Suppose $\Psi$ is a Dirac spinor, then let the transformation matrix $S$ be defined as usual: $\Psi'=S(\Lambda)\Psi$, where $\Lambda$ is the Lorentz transformation matrix.
Then the questions is: for two Lorentz transformations $\Lambda_1$ and $\Lambda_2$, do $S(\Lambda_1)$ and $S(\Lambda_2)$ obey $$S(\Lambda_1)S(\Lambda_2)=S(\Lambda_1\Lambda_2)$$ and $$S(\Lambda)S(\Lambda^{-1})=I~?$$
They form a complex projective representation in which
$$S(\Lambda_1)S(\Lambda_2)=c(\Lambda_1,\Lambda_2)S(\Lambda_1\Lambda_2)$$
where $c(\Lambda_1,\Lambda_2)$ is a number.
For an arbitrary group, the $c(\Lambda_1,\Lambda_2)$ for its complex projective representations will in general be complex numbers. But in the case of the Lorentz group, complex projective representations can always be chosen to have $c(\Lambda_1,\Lambda_2)=\pm 1$.

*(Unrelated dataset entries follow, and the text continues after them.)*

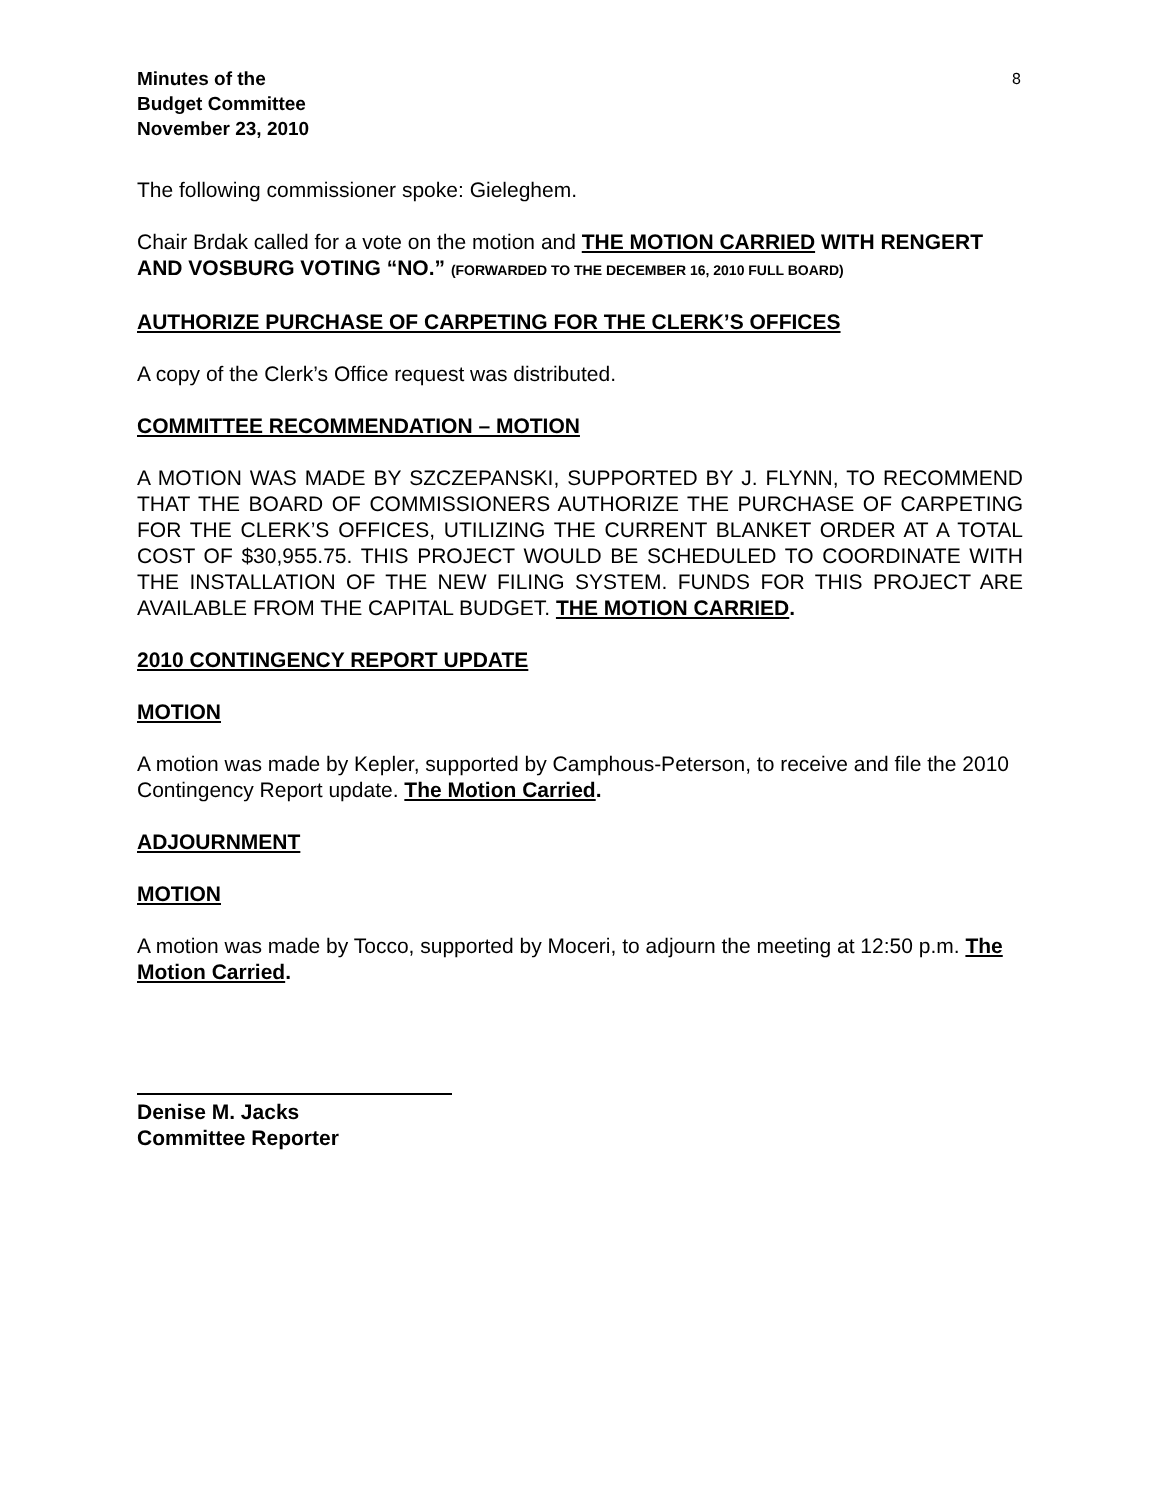Minutes of the
Budget Committee
November 23, 2010
8
The following commissioner spoke: Gieleghem.
Chair Brdak called for a vote on the motion and THE MOTION CARRIED WITH RENGERT AND VOSBURG VOTING “NO.” (FORWARDED TO THE DECEMBER 16, 2010 FULL BOARD)
AUTHORIZE PURCHASE OF CARPETING FOR THE CLERK’S OFFICES
A copy of the Clerk’s Office request was distributed.
COMMITTEE RECOMMENDATION – MOTION
A MOTION WAS MADE BY SZCZEPANSKI, SUPPORTED BY J. FLYNN, TO RECOMMEND THAT THE BOARD OF COMMISSIONERS AUTHORIZE THE PURCHASE OF CARPETING FOR THE CLERK’S OFFICES, UTILIZING THE CURRENT BLANKET ORDER AT A TOTAL COST OF $30,955.75. THIS PROJECT WOULD BE SCHEDULED TO COORDINATE WITH THE INSTALLATION OF THE NEW FILING SYSTEM. FUNDS FOR THIS PROJECT ARE AVAILABLE FROM THE CAPITAL BUDGET. THE MOTION CARRIED.
2010 CONTINGENCY REPORT UPDATE
MOTION
A motion was made by Kepler, supported by Camphous-Peterson, to receive and file the 2010 Contingency Report update. The Motion Carried.
ADJOURNMENT
MOTION
A motion was made by Tocco, supported by Moceri, to adjourn the meeting at 12:50 p.m. The Motion Carried.
Denise M. Jacks
Committee Reporter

See the Wikipedia articles on Projective Hilbert space and Wigner’s Theorem to begin to understand why projective representations (and not just ordinary representations) are relevant in quantum mechanics.
In some cases the projective representations of a group are equivalent to the ordinary representations of its universal covering group. For more about this, see this question.
No. For example, if $Λ$ is a 180-degree spatial rotation, then $S(Λ)^2 = -I \ne I = S(Λ^2)$.